What is a "System"
Measurement is about assigning numbers or symbols to attributes of
entities, so when doing measurement we must be clear as to what the
attribute we are measuring is, and what the entities are. In the case of the
Qualitas Corpus the entities are "systems", so we must be clear what we mean
by "system".
The kinds of empirical studies the Qualitas Research Group carry out
are intended to help us understand how software engineers create
code and the relationship between the code structure and quality
attributes such as modifiability, reusability, maintainability, and
testability. We would like to understand what decisions developers
have made when writing the code.
Many systems require third-party software. Should such software be
considered part of the system? Given that such software is usually not
under the control of the developers of the system, including it in the
analysis would be mis-leading in terms of understanding what decisions have
been made by developers for that system.
In theory we can just look at what's distributed and determine from that
what is and what is not the system code. However there is no common format
for organising distributions and consequently it has proved sometimes
difficult to answer this question.
The kinds of issues we have faced in identifying what constitutes an
system's code include:
-
For the compiled form of the system, some systems
distribute the third-party code with it, and some don't. The former
cases need to be identified, and some means of distinguishing
third-party code from system code is needed.
-
It is not always obvious what is third-party code.

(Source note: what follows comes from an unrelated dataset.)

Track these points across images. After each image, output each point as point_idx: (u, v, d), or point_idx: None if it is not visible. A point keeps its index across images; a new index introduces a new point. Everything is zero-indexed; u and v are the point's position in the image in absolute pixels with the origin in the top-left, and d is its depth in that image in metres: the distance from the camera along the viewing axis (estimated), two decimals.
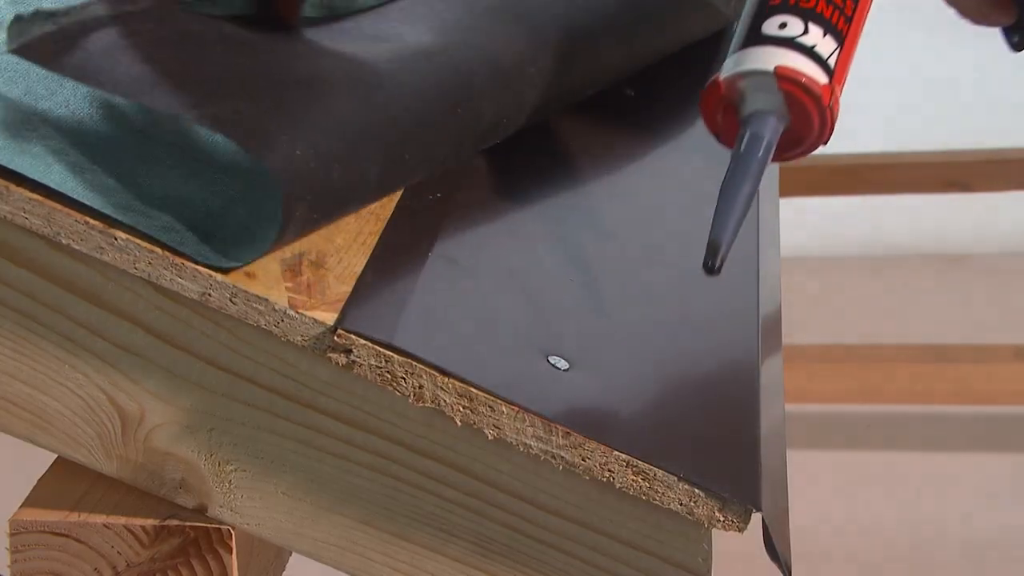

Many systems are distributed as a single jar file. But
sometimes these actually contain third-party systems (they've
been unpacked and then jar'd up with the system) so,
we can't just rely on what's in the jar file.
-
Some systems are distributed as several jar files
and it is not always
easy to figure out which jar files are in the system and which
aren't.
(E.g. netbeans has over 400 jar files!)
-
Some systems are careful to identify what third-party systems are included
in the distribution (eclipse for example). However usually this is
in simple text document that must be processed by a human, and so some
judgement is still needed.
-
Sometimes the third-party content has been modified from the original, from
simply placing the classes in different packages to significant changes to
the actual code (eclipse again).
-
Often the code that really belongs to a system can be identified by the
packages (often one top-level package) its classes belongs to. However,
there are cases where systems have most of their classes in one top-level
package, but a small number in completely different packages (possibly
containing third-party code adapted from somewhere else).
-
Sometimes what is distributed include classes in what appears to
be third-party packages, but are actually system-specific
implementations of third-party classes, or for some other reason
are considered by the developers to belong to those packages
(packages such as javax).
-
Sometimes uncertainty about what's distributed in the binary form can be
cleared up by comparing with what's in the source distribution. Classes in
what appear to be third-party packages that don't come with source can
probably be considered to not be in the system, for example.
-
Using the source that is distributed doesn't aways help. Some
systems provide source of classes that do not appear in
the compiled form. Are these in the system or not?
-
The most common case of getting extra classes in source form is
when those classes are test classes. It seems reasonable to expect
that the decisions made for these classes are not representative
of the overall system so we probably do not want to
-
Some systems come with installers, example uses and demo systems, and
other "extra" code that is intended to be used by those who install the
system (unlike test code for example). Should this kind of code be
considered part of the system? On the one hand it is code under control
of the developers, but on the other hand it seems possible that such code is
not representative of the decision making process of the "main" code.
-
Some binary distributions of some systems contain references to
classes that are not included in the distribution.
-
Some distributions contain multiple implementations of the same
type (such as stubs for testing or platform specific implementations).
Ideally we would have the exact specification as to what
the developers consider to be "in" the system (assuming
there is agreement amongst them!). However it is a very
time consuming process to get such information, and so for
the moment we have made our best guess following the principles
described below.
Principles for identifying system contents
The two main principles we have used in making decisions about what
is in a system and what is not are:
- Do not include something in a given system if it could
also appear in some other system in the corpus. This will
avoid (or at least reduce) double-counting of code measurements
that are done over the entire corpus.
- Make some decision about what is in a system and
document it. This means that even if the decision is not
necessarily the best, others trying to reproduce a given analysis will know
what actually was analysed.
The decision we have made regarding what is in a system is recorded in
the sourcepackages
attribute.